A primary focus of the centre will address the impact of insecticides on honey-bee health. Over the past few years, a number of laboratory studies have attempted to link neonicotinoids, or “neonics,” to colony losses.

Neonics are safer for both humans and the environment than many of the older chemistries, such as organophosphates. Fischer points out that most of the early neonicotinoid studies were done on small numbers of bees in laboratory settings. He says more recent studies have been unable to reproduce any irregularities. “Plenty of studies find neonics are safe when used as labelled and by following best management practices,” Fischer says.

The centre will enable Bayer to further refine best management practices and investigate new ways of protecting and improving the health of bees. Here is a small sample of work currently underway at the Bee Care Centre:

  • Improved seed treatment application equipment, designed and promoted by Bayer CropScience that reduces exposure of seed treatment products to the environment. This equipment is now used in countries around the world.
  • Introduction of a “fluency agent” to replace talc as a seed lubricant. This product works by significantly reducing the risk of pollinator exposure to insecticide dust, which can be released from some corn planters. Bayer has made it available to all corn and soybean seed dealers. Health Canada’s Pest Management Regulatory Agency will require all corn planted in Canada in 2014 to switch from talc to Bayer’s agent. Supply will be sufficient to meet the needs of Canadian growers.
  • Developing a smartphone application for growers and beekeepers to improve communication and understanding of bee yard and hive locations, by collaborating with the Saskatchewan Ministry of Agriculture and DriftWatch.
  • Testing of a new chemistry for Varroa mite control.
  • Research aimed at finding repellents that growers could use to keep bees away from areas where insecticides have recently been applied.

The Bee Care Centre will also research a long list of factors that impact bee health, including pests and parasites, microbial diseases, inadequate diet and even climate change. It is not simply addressing chemical issues and solutions but will promote an integrated pest management approach of chemical, cultural, mechanical and biological solutions to bee health issues.
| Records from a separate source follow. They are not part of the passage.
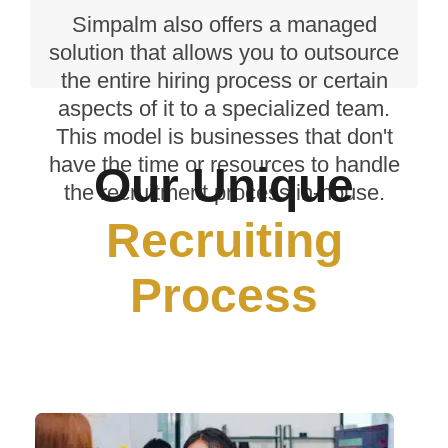
and accessing skilled professionals
Simpalm also offers a managed
from different parts of the world.
solution that allows you to outsource
the entire hiring process or certain
aspects of it to a specialized team.
This model is businesses that don't
have the time or resources to handle
Our Unique
the recruitment process in-house.
Recruiting
Process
Most of all, the North American Bayer Bee Care Centre will be a place that brings together everyone working on bee health issues. According to Annette Schuermann, head of the Bayer Bee Care Centre in Monheim Germany, the North Carolina facility will complement the chemical-focused bee health work underway at her facility and the biological focus of the work Bayer is doing at the University of California (Davis). “This new centre can merge both,” she says. “Everyone can come to this Bee Care Centre and learn from each other. It will connect the dots between growers, beekeepers and the public.”